The author is a leading Theravada Bhikkhuni (Southern Buddhist ordained nun), an American citizen, born Jewish in WWII Germany. It is evident how much Buddhism means to her. She's been included in a number of anthologies (e.g. by Bhikshuni Lekshe Tsomo). The title is from the Maha Paranibbana Sutta: "abide as an island...loving the Dhamma as an island & refuge." Per Theravada, she uses Pali spellings vs. Sanskrit equivalents. The Library of Congress Cataloging data lists it as Buddhism-Psychological Aspects; it addresses several major psychological issues:
p. 18: "eventually through practice, our intentions change & adapt themselves to the Dhamma."
p. 29: "Motives are like icebergs-1/3 visible & 2/3 hidden."
p. 43: "We confront ourselves in others [Jung calls this projection]
p. 81: "Sometimes people think of the teaching as a sort of therapy, which it undoubtedly is, but that is not its ultimate aim."
p. 93: "It's only an illusion that, through the presence of other people we confront the world around us. In reality, we are constantly meeting our own inner defilements or strengths. What goes on around us serves as a series of triggers for our reactions."
p. 94: "if we feel a serious lack in ourselves, this will color our attitudes & reactions."
p. 96: "cultivating love for ourselves ...makes it easy to be loving toward others."
p. 97: "The holy life means becoming whole, of one piece." [Jung's individuation]
p. 106: "more is not better." [scientifically the world is NOT linear]
She also describes some Buddhist terms unfamiliar to me (as a student of Vajrayana):
p. 117:3 kinds of liberation-signless (impermanence), wishless (suffering), & voidness (coreless)
p. 126: path moment - provides valuable insight into Mahamudra (MM) & Dzogchen (Dz) mindfulness.

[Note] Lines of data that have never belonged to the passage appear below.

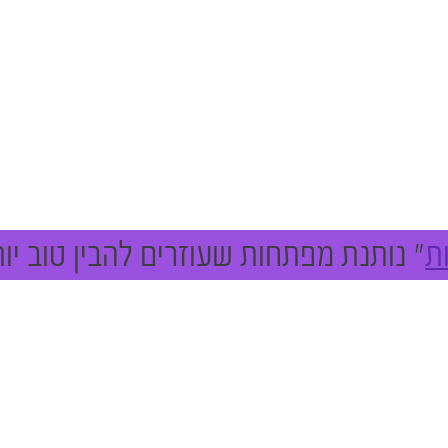
ת
" נותנת מפתחות שעוזרים להבין טוב יו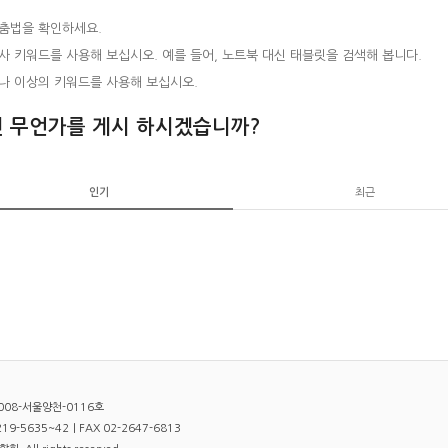
춤법을 확인하세요.
사 키워드를 사용해 보십시오. 예를 들어, 노트북 대신 태블릿을 검색해 봅니다.
나 이상의 키워드를 사용해 보십시오.
 무언가를 게시 하시겠습니까?
인기
최근
008-서울양천-0116호
9-5635~42｜FAX 02-2647-6813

She provides some insights into gratitude, contentment, & dependence on other people, but some of her statements seem a bit over the top to me-too much of a monastic worldview & a bit extreme for lay practitioners. For example,
p. 42: "To look for love is a totally unsatisfactory & unfulfilling endeavor."
p. 95: fear arises from hate [seems backwards to me]; we should love our breath, our cushion...
p. 103: scratching & scarring the mind [interesting concepts, but a bit too black & white IMHO]
p. 104: "sorrow, pain, grief, lamentation are all defilements. There is no rationale behind any of them." [what about empathy/compassion?; IMHO attachment is the problem, but then I have a MM/Dz view]. In some chapters she seems rather dogmatic (if not anal-retentive)-especially about precepts (reminds me of the 413 commandments of orthodox Jews). I cannot accept some of her statements: p. 113: happiness & peacefulness are synonymous; happiness & pleasure are opposites. How can one reconcile her guidance to be egoless but also self-loving?
This book increased my understanding of Theravada, monastics, & even MM/Dz. Though I don't agree with some of it, I think this is a valuable book that helps one view oneself & the world a little differently.